▶ ASSIGNMENT:
Every entry needs to be written out again exactly, with its pictures removed.

Images with object cuboids
######
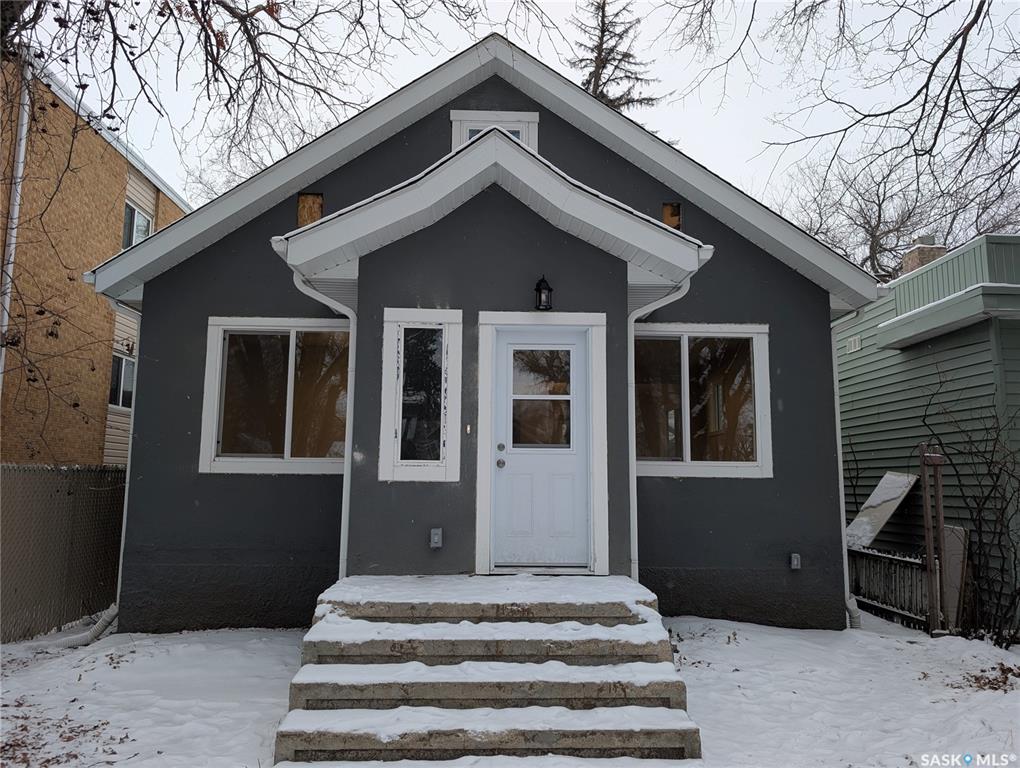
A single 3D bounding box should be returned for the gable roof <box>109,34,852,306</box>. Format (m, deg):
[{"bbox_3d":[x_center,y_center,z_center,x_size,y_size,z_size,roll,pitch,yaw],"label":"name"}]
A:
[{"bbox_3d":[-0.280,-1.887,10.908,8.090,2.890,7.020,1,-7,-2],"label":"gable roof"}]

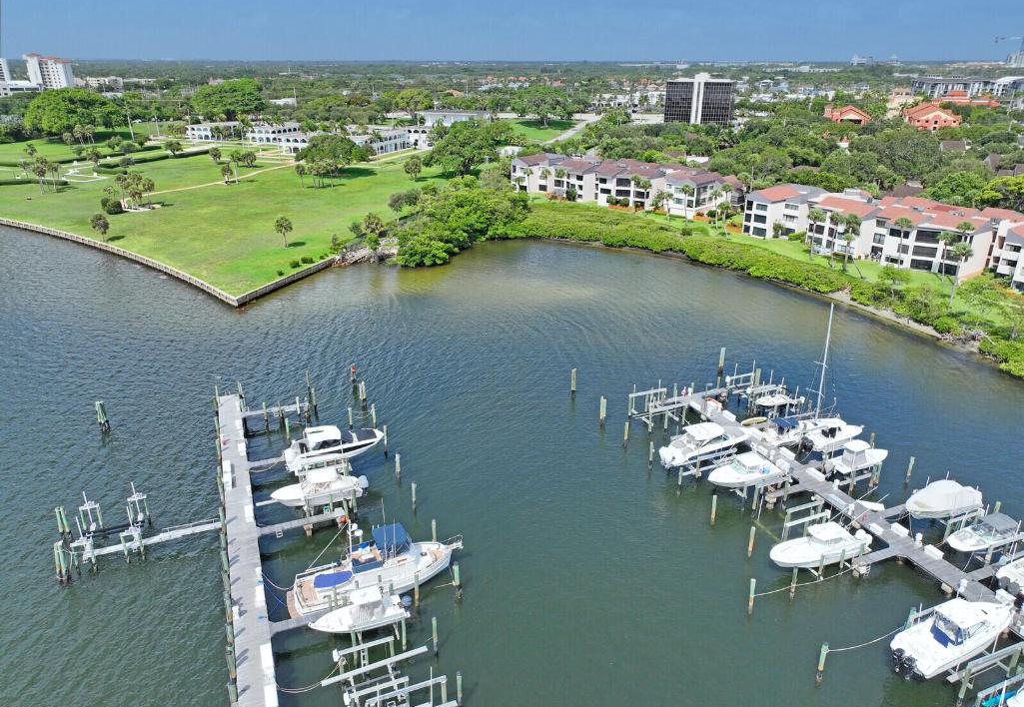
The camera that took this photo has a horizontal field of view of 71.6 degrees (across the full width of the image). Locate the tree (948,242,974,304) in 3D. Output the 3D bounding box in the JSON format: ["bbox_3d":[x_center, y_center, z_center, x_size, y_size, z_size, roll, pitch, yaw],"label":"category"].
######
▶ RESULT FOR THIS TASK:
A single 3D bounding box should be returned for the gable roof <box>109,34,852,306</box>. Format (m, deg):
[{"bbox_3d":[x_center,y_center,z_center,x_size,y_size,z_size,roll,pitch,yaw],"label":"name"}]
A:
[{"bbox_3d":[-0.280,-1.887,10.908,8.090,2.890,7.020,1,-7,-2],"label":"gable roof"}]

The camera that took this photo has a horizontal field of view of 71.6 degrees (across the full width of the image). Locate the tree (948,242,974,304) in 3D. Output the 3D bounding box in the JSON format: ["bbox_3d":[x_center, y_center, z_center, x_size, y_size, z_size, roll, pitch, yaw],"label":"category"].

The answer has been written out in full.